Bored Piles

Bored piles are cylindrical concrete structures (with or without reinforcement) that are inserted into the ground using various methods. They transfer high structural loads into deeper load-bearing soil strata, form a supporting wall for an excavation pit or topographical change or seal off groundwater when tangenting or intersected. The length, diameter, material, configuration and arrangement of the bearing piles can be modified according to the intended use.

Types of Construction Method

The Kelly method is used to produce uncased, partially cased, fully cased or slurry-supported bored piles. The drilling tool is attached to a telescopic Kelly bar and the  soil is gradually removed from the casing. The drill casing is continuously bored into the soil which is extracted until the final depth is reached.

Twin rotary system is a combination of the CFA method using a continuous flight auger with the Kelly method with drill casing, resulting in a cased bore hole, produced by using a continuous flight auger (TRS 620, 880 mm). This method is particularly advantageous in the case of high groundwater and uplift-prone soil layers, which would call for drilling under water load with the Kelly method.

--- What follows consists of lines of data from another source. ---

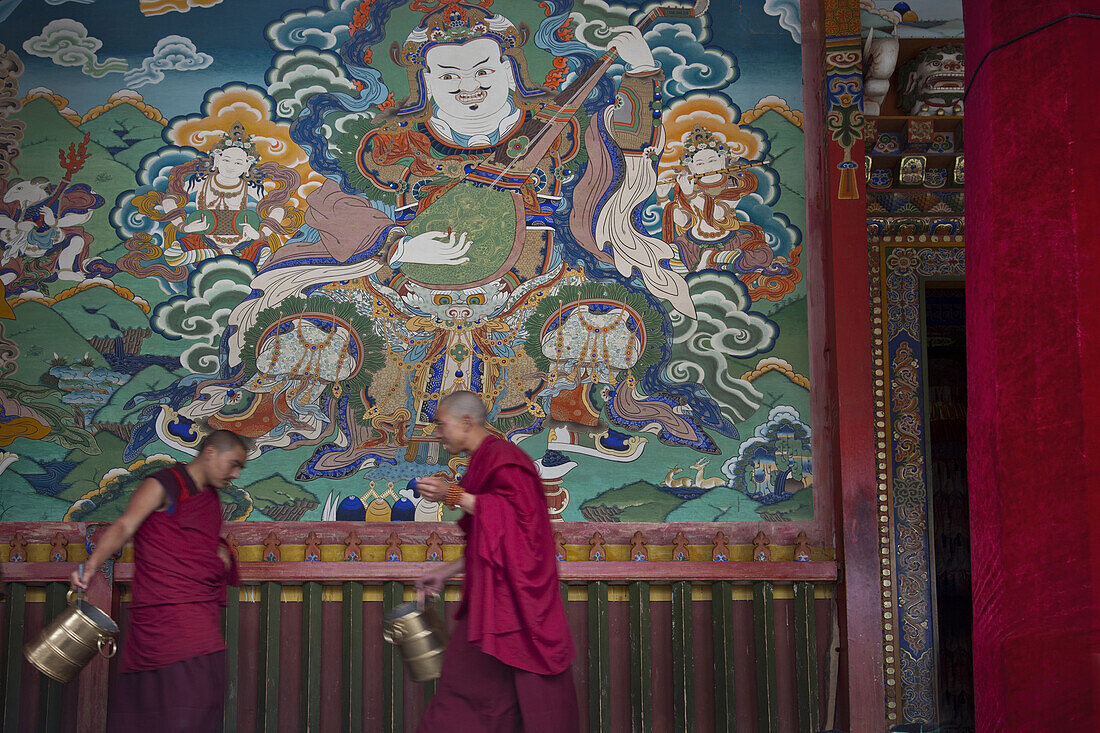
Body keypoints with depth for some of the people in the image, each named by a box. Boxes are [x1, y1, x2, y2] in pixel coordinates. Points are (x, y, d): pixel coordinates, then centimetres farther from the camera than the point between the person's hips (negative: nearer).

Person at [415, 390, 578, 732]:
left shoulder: (501, 456, -9)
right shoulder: (484, 461, 20)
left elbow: (517, 512, -22)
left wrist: (455, 496, -21)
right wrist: (445, 572, 21)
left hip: (512, 594, -10)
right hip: (489, 591, 10)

The CFA method is a high-performance rotary drilling tech-nique (CFA 630, 750, 880 mm). In this process, a continuous flight auger is implemented as drilling tool. Upon reaching the final depth, concrete is fed in from the bottom to the top through the core barrel of the hollow stem auger. The retaining structure is installed retrospectively, with vibration assistance if necessary.

Compared to the CFA method, the FDP system has the distinct advantage that hardly any cuttings are brought to the surface. This method is employed in displaceable soils. The drill string comprises an auger starter, the displacement body and an extension pipe. When drilling out and extracting, the existing soil is displaced. The concreting and reinforcing steps are performed in the same way as the CFA pile.